100%|██████████| 5/5 [00:00<00:00, 204.30it/s]


In [237]:
pd.read_sql_query("select count(1),batch_id from movie_migration group by batch_id",con_migrate)

Unnamed: 0,count(1),batch_id
0,1000,0
1,1000,1000
2,1000,2000
3,1000,3000
4,773,4000


In [221]:
%%sql select 
count(1),batch_id from movie_migration group by batch_id

 * sqlite:///movies.db
(sqlite3.OperationalError) no such table: movie_migration
[SQL: select 
count(1),batch_id from movie_migration group by batch_id]
(Background on this error at: https://sqlalche.me/e/14/e3q8)


# 6.&nbsp;Conclusion

Moving data between two databases means that we need to break our data up into groups of rows aka batches. Trying to do one enormous batch would generally overwhelm our system resources. 
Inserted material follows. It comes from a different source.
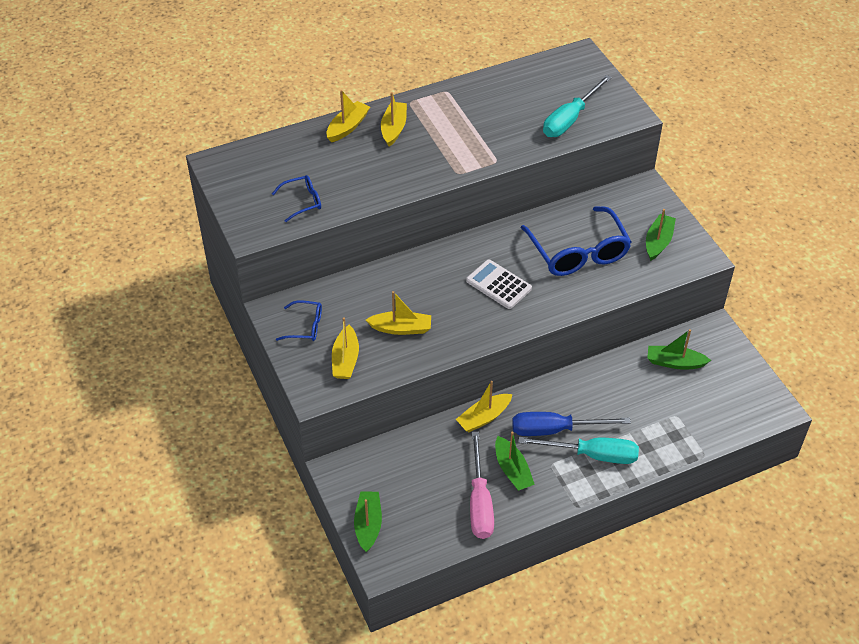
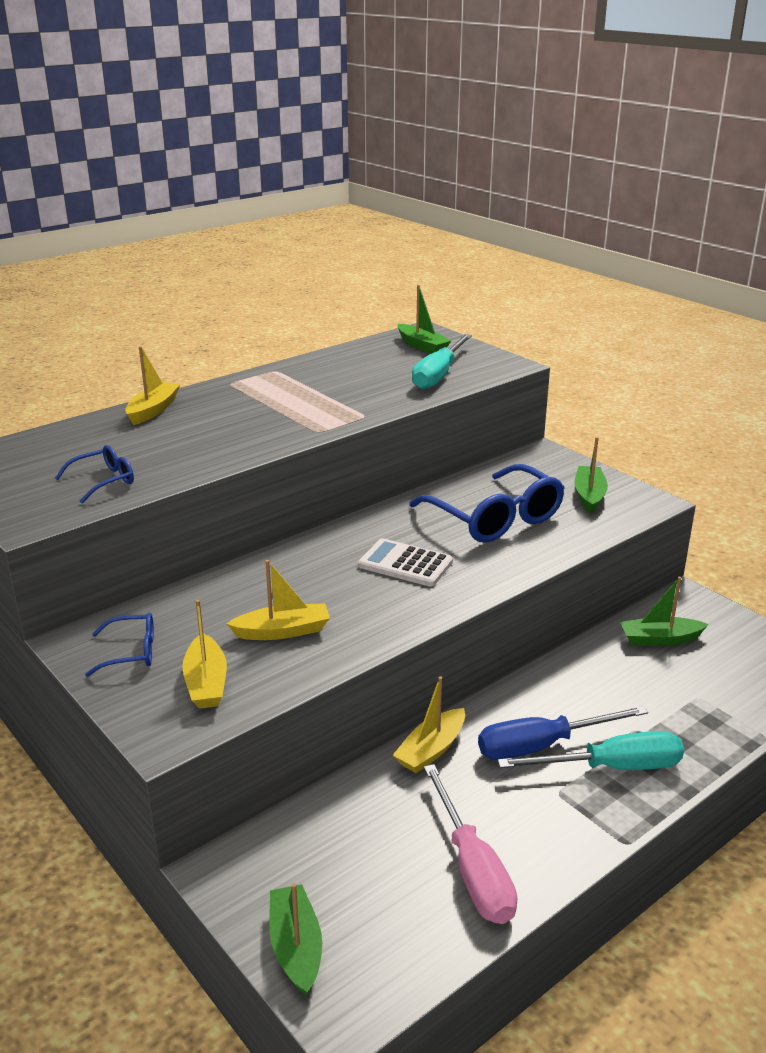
camera: 15 degrees left, 20 degrees down
(394, 128) = (216, 405): yellow boat -> none
(512, 470) = (504, 812): green boat -> green boat (422, 346)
* **Small Batches**: By choosing many small batches we reduce memory requirements for each batch, but we increase the number of batches which if latency is a concern may be a problem.

*  **Large Batches**: By choosing large batches we increase memory requirements for each batch, but we decrease the total number of trips to the database which can reduce the impact of latency. 

* **Fixed Batches**: can force a specific number of rows into the payload. This can help create a standardized data pull for each batch rather than a variable size as the previous two example showed.